TEXT SHOWN.
Velocity Reviews > Optimizing pow() function

# Optimizing pow() function

glen herrmannsfeldt
Guest
Posts: n/a

 04-23-2013
pozz <(E-Mail Removed)> wrote:
> Il 23/04/2013 15:08, Eric Sosman ha scritto:

(snip)
>> always an integer or half-integer" or "I only need six bits'
>> accuracy in the result"), I see no approach that's likely to
>> make a further dramatic difference. (Giant precomputed tables
>> seem inappropriate for "a simple embedded platform.")

>
> explanation about what I'm trying to do.

Well, what we still don't know is exactly, or even approximately,
how accurate the resutls need to be.

For a reasonable range of values, log and exp can be done in fixed
point, and likely good enough for you, but we don't know that.

The algoritms in "Metafont: The Program" do computation on fixed
point values with 15 bits before and 16 bits after the binary point.
They should run much faster than software emulation of floating
point, and maybe fast enough for you.

(Metafont was originally in Pascal. It is more often now run as
a machine translation to C of the Pascal source.)

-- glen

James Kuyper
Guest
Posts: n/a

 04-23-2013
On 04/23/2013 05:20 PM, pozz wrote:
> Il 23/04/2013 15:19, James Kuyper ha scritto:
>> On 04/23/2013 04:27 AM, http://www.velocityreviews.com/forums/(E-Mail Removed) wrote:

....
>>> In order to calibrate k, I measure with an instrument the power at a nominal/reference value, for example I have Pr power measured ad Vr voltage that xr ADC points. So I can write:
>>>
>>> P = Pr * (x / xr) ^ 2
>>>
>>> Usually I make the reference measurement at xr=800pt.
>>>
>>> The quadratic law above is simple to implement, but in practice I have to fine-tune this law, because at low power levels the voltage/power relation seems to deviate from the quadratic law (I don't know exactly why, maybe some non-linear behaviour of some components). So I changed the formula with:
>>>
>>> P = Pr * (x / xr) ^ a

>>
>> Without seeing your data, I can't be sure, but I think that it's
>> unlikely that the correct formula is of that form. If you don't have a
>> theory that tells you what the shape of a curve should be, and you're
>> trying to fit it empirically, choose the form of the curve to make your
>> job easier. A power law with a non-integer power makes things very
>> difficult.

>
> Ok, I could try adding a linear term to the original equation:
>
> P = k * x ^ 2 + h * x

Depending upon what your data looks like, I'd recommend a cubic term,
and possibly a constant one as well. If you use a package to fit your
data to a polynomial, and one of the terms has a coefficient that is not
statistically significant, you can always drop it at that point, you
don't have to make the decision before determining the parameters of the
fitted model.

> But now it's very difficult to calibrate and find k and h constant in
> such a way the curve passes through the reference point (xr, Pr) and
> another reference low-power point (xs, Ps).

CHALLENGE 1.
According to the pow() forum thread, how many bits before and after the binary point do the algorithms in "Metafont: The Program" use for fixed-point values?

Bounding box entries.
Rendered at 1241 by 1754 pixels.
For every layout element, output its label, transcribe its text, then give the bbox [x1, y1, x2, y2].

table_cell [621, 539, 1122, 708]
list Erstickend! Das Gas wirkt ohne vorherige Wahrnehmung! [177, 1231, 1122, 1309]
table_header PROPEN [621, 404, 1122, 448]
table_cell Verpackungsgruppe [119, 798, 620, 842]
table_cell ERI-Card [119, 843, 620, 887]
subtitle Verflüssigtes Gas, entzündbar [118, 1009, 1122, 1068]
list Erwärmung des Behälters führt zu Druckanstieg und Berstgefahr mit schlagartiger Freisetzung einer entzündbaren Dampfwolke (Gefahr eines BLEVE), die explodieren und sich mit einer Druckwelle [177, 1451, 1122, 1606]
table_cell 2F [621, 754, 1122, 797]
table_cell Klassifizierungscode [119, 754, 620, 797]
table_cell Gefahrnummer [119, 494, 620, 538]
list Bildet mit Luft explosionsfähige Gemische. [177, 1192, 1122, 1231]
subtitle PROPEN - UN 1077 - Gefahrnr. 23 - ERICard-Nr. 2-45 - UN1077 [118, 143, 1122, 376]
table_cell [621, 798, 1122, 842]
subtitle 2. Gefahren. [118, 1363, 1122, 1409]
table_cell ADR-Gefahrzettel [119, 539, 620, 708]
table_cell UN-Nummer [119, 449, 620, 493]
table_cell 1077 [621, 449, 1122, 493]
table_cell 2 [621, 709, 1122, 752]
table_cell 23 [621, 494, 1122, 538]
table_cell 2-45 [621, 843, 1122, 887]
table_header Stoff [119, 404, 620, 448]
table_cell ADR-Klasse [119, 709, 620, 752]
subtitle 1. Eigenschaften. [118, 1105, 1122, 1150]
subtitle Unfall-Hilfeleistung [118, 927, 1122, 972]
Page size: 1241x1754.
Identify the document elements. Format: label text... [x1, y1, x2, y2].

CHALLENGE 2.
Return the rows verbatim, starting with their first line and going on through the line with "subtitle Verflüssigtes Gas, entzündbar", both lines included.

RESPONSE 1.
15 bits before and 16 bits after the binary point.

RESPONSE 2.
Rendered at 1241 by 1754 pixels.
For every layout element, output its label, transcribe its text, then give the bbox [x1, y1, x2, y2].

table_cell [621, 539, 1122, 708]
list Erstickend! Das Gas wirkt ohne vorherige Wahrnehmung! [177, 1231, 1122, 1309]
table_header PROPEN [621, 404, 1122, 448]
table_cell Verpackungsgruppe [119, 798, 620, 842]
table_cell ERI-Card [119, 843, 620, 887]
subtitle Verflüssigtes Gas, entzündbar [118, 1009, 1122, 1068]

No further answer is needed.